▸ Excerpt provided
= = =

Within a few hours, several groups of scientists have raised increasing concerns about the integrity of the work. Those worries have infiltrated Twitter and now are entering the mainstream media, including the NY Times, and The Scientist Magazine.
“Experts demanded verification of data and methods used in a study of drugs to treat Covid-19. The study suggested the drugs might have increased deaths.” - NY Times
Besides the usual quibbling about some statistical valuations and assessments, concern has focused on the dataset itself, provided by a company called Surgisphere. The company claims to be a cloud-based aggregator of healthcare data gleaned from individual hospital electronic medical records. The general term for this type of organization is a collaborative, in this case, a Surgical Outcomes Collaborative. Their work seems straightforward; just pull the data and store it. But the process is far more complex.
Leaving aside the regulatory burdens, which are significant, especially when applied to multiple global jurisdictions, the data must be standardized, verified, and then stripped of any patient identifiers. Because of the increasing ability of machine learning to draw linkages, stripping patient identifiers involves more than removing names – using de-identified credit card purchases, researchers used only four easily obtained “outside” facts to identify more than 90% of the credit cardholders.
I place some credence in the skeptical concerns about this database for several reasons. I’ve had personal experience as a member of a surgical outcomes collaborative, the National Surgical Quality Improvement Program (NSQIP) of the American College of Surgeons. Over a roughly ten-year period, it has recruited almost 600 hospitals to participate, and each pays a small fee to the college but spends an even more substantial amount on the staff required to abstract, standardize and verify the data – there is no real automation. Contrast that with Surgisphere’s program that seems to have existed for only a year, involves 559 US hospitals, and where “Real-world data are collected through automated data transfers that capture 100% of the data from each healthcare entity at regular, predetermined intervals.” You would think that level of automation would have gathered more interest.

= = =

▸ Available data

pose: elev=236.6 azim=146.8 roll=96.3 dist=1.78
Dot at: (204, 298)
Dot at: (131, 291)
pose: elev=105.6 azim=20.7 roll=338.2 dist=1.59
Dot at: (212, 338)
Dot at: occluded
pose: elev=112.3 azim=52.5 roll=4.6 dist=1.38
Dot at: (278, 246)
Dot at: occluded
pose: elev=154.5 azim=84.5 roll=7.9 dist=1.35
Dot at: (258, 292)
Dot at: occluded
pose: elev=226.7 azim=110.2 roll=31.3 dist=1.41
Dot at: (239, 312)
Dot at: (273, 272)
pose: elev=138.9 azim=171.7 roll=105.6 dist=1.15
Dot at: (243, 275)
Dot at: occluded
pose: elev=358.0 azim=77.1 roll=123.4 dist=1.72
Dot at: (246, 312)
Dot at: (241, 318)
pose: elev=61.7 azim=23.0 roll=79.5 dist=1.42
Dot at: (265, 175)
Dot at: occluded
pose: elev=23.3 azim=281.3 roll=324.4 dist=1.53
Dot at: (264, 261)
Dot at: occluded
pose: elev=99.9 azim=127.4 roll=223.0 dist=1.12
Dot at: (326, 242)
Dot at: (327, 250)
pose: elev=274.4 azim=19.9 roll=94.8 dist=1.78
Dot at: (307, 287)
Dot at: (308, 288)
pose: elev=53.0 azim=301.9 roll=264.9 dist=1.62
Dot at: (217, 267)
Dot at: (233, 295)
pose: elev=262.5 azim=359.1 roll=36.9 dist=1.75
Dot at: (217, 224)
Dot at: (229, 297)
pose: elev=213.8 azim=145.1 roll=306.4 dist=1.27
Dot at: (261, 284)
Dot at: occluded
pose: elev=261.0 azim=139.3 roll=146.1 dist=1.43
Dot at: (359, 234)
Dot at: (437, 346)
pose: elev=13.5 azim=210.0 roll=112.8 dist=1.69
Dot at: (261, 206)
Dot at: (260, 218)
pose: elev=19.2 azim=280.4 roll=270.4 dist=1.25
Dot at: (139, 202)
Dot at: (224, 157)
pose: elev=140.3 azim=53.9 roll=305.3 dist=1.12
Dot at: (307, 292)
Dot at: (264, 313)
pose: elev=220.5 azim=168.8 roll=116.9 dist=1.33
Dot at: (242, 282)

= = =

▸ What to do
1. In the text on the Surgisphere data, about how many hospitals has the National Surgical Quality Improvement Program recruited over roughly ten years?
2. Resume the text on the Surgisphere data right after its last sentence and keep writing.
The rows have no connection to the text on the Surgisphere data.

▸ Results in order
1. Almost 600 hospitals.

2.
The NSQIP program has over 1500 peer-reviewed publications using their dataset, Surgisphere only 2, one of which is the Lancet article, the second in a recent issue of the New England Journal of Medicine. Smoking gun, hardly. But does it make you wonder about the data? Given this information, would you blindly accept that it is correct, especially after peer-review, or would you like outside confirmation? Do you believe, the words of Dr. Desai, one of the paper’s authors and owner of Surgisphere,
“What the world has to understand is that this is registry-based data,” Dr. Desai said. “We have no control over the source of the information. All we can do is report the data that is given to us.”
I bring this issue to your attention because it demonstrates the on-going politicization of scientific thought that is far more potentially harmful. Contrast the following quotes, the first concerning this current study
“Ideally, the database should be made public, but if that isn’t possible, it should at least be independently reviewed and an audit performed,” he said.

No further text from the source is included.